---------- EXTRACTED ENTRIES

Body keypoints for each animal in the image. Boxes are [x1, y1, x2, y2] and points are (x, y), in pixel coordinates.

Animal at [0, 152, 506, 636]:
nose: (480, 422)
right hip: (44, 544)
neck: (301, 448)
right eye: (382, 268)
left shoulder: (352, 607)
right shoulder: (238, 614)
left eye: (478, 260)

--------------------
---------- EXTRACTED ENTRIES

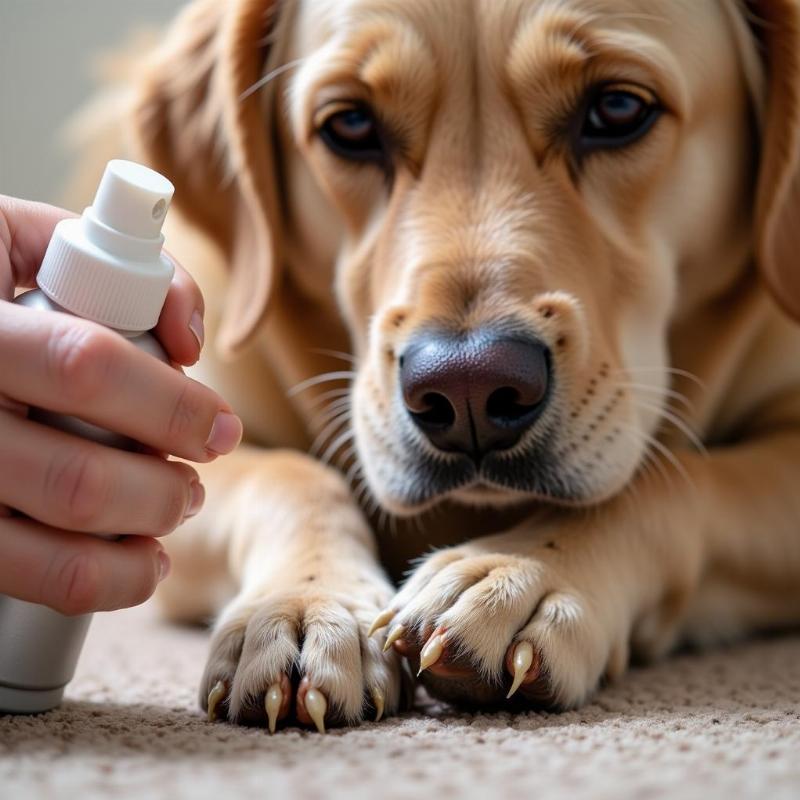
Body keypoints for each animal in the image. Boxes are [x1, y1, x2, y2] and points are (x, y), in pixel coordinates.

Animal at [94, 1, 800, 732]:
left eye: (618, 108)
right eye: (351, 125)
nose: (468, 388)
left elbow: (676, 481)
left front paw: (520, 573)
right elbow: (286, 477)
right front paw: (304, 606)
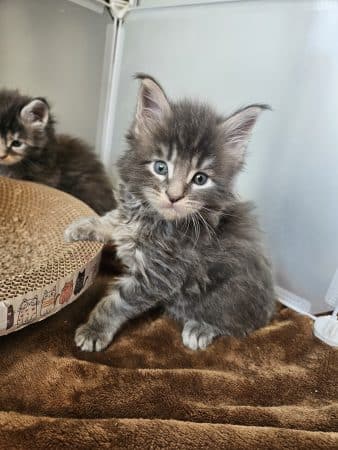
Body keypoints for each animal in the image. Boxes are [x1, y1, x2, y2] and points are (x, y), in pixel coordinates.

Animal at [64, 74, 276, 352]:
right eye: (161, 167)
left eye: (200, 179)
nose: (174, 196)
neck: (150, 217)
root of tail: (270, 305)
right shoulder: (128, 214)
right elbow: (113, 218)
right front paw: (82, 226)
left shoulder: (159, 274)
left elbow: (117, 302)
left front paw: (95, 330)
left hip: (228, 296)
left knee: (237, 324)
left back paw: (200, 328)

--------------------

WHAT THE EXERCISE ASKS: Look through the entries above, and wherever a line holds the word "shoulder", copy it.

SOLUTION BELOW:
left shoulder: (352, 607)
right shoulder: (238, 614)
right shoulder: (128, 214)
left shoulder: (159, 274)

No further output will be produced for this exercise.